**ЗАДАНИЯ ДЛЯ ВЫПОЛНЕНИЯ:**
**a)** Ответьте по тексту о Довженко на три вопроса:
(i) Кто напомнил, что великий художник живет в разных измерениях?
(ii) Чье столетие собрались отметить участники?
(iii) Какой по счету день они размышляют над одним произведением?
**b)** Напишите продолжение текста о Довженко, начав сразу после его последнего предложения.

**ТЕКСТ ЗАДАНИЯ:**
····················
Сначала — два соображения общего порядка. Одно из них, собственно, уже сформулировал Аннинский, напомнив о том, что великий художник живет в разных измерениях. Вот на это хотелось бы обратить внимание более пристальное. Ведь не случайно, когда у нас возникают — вольно или невольно — попытки привести Довженко к некоему определенному знаменателю (Довженко — язычник, Довженко — христианин, Довженко — безбожник, Довженко — большевик, и т.п.), то результат подобной «редукции» каждый раз оказывается уязвимым и опровержимым. Если бы на самом деле была возможность вписать Довженко в какое-то одно измерение такого рода, типологически однозначное — то, я думаю, мы вряд ли собрались бы вместе, чтобы отметить его столетие, и мы не размышляли бы (вот уже второй день) над одним его произведением. Ибо великий художник действительно живет в разных измерениях одновременно; его деятельность, его творчество, его творения питаются всегда взаимодействием различных слоев исторического опыта культуры, различных ценностных систем, различных культурных кодов и парадигм, разных мифологем и идеологем, — и без этого взаимодействия вообще не может быть фигуры великого художника.
····················
Собранные записи данных
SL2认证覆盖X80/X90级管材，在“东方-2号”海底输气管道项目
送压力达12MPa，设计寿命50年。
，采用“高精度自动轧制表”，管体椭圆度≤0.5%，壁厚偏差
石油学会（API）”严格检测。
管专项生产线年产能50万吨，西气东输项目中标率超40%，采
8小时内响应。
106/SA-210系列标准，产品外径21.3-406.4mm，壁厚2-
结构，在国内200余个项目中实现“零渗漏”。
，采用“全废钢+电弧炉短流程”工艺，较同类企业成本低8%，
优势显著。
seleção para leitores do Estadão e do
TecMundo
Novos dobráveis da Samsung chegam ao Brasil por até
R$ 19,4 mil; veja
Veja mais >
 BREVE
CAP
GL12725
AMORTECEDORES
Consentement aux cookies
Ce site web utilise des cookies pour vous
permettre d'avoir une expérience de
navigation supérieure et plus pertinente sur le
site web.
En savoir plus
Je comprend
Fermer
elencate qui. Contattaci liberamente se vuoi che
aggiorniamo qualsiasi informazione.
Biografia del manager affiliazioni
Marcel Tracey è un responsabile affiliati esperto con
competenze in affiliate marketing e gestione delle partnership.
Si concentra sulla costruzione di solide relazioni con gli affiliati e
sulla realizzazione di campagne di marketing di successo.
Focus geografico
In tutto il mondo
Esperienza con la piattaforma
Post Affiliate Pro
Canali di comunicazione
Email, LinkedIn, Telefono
····················
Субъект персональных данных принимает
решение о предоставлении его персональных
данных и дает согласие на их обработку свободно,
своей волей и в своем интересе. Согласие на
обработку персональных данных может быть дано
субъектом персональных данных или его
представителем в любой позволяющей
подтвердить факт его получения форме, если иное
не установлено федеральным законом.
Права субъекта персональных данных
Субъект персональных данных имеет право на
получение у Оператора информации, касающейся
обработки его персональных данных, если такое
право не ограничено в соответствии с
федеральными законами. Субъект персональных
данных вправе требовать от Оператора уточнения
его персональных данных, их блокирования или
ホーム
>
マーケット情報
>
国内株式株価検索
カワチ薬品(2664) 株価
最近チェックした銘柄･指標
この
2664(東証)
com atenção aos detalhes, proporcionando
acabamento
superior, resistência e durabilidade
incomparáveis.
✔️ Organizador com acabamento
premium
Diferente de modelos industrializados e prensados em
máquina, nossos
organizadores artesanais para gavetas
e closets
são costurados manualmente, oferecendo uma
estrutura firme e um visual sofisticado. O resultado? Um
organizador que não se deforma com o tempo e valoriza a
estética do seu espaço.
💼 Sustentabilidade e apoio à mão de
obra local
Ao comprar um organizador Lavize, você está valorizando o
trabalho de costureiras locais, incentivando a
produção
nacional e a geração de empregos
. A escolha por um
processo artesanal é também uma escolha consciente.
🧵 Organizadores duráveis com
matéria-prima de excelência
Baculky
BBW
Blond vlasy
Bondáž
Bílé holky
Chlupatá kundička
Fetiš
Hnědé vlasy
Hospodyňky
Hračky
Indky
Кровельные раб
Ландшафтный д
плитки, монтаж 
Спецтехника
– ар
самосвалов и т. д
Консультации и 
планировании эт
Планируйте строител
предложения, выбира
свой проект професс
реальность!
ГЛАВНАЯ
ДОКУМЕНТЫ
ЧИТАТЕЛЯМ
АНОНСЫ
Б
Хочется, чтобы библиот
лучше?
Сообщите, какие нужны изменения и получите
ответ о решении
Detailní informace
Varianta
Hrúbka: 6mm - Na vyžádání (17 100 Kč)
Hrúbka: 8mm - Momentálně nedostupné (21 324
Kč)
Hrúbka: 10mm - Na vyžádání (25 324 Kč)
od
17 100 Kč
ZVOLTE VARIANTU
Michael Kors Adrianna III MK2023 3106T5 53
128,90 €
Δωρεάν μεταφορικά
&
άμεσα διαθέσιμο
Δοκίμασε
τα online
····················
**ОТВЕТЫ ПО НОМЕРАМ:**
**a)**
(i) Аннинский.
(ii) Столетие Довженко.
(iii) Второй день.

**b)**
И второе. Когда идет разговор о Довженко как представителе идеологически ангажированного авангарда 20-х годов, когда речь идет о нем как об идеологизированном советском художнике, то, думается, надо иметь в виду недостаточность такой постановки вопроса. Мне уже по другому поводу пришлось вспомнить одно высказывание Макса Фриша о Брехте — я не буду сейчас его цитировать, а смысл его сводится к тому, что могут быть разные варианты взаимодействия творчества и идеологии, и следует задаться вопросом: в каком модусе они взаимодействуют, то есть имеем ли мы дело с творчеством ради идеологии, или же мы имеем дело с идеологией на службе творчества. Я думаю, что второе в достаточной мере относится и к автору фильма «Земля», как относится к Брехту, о котором говорил Фриш. Также это относится, в конечном счете, и к Эйзенштейну.
Теперь ближе к моей теме.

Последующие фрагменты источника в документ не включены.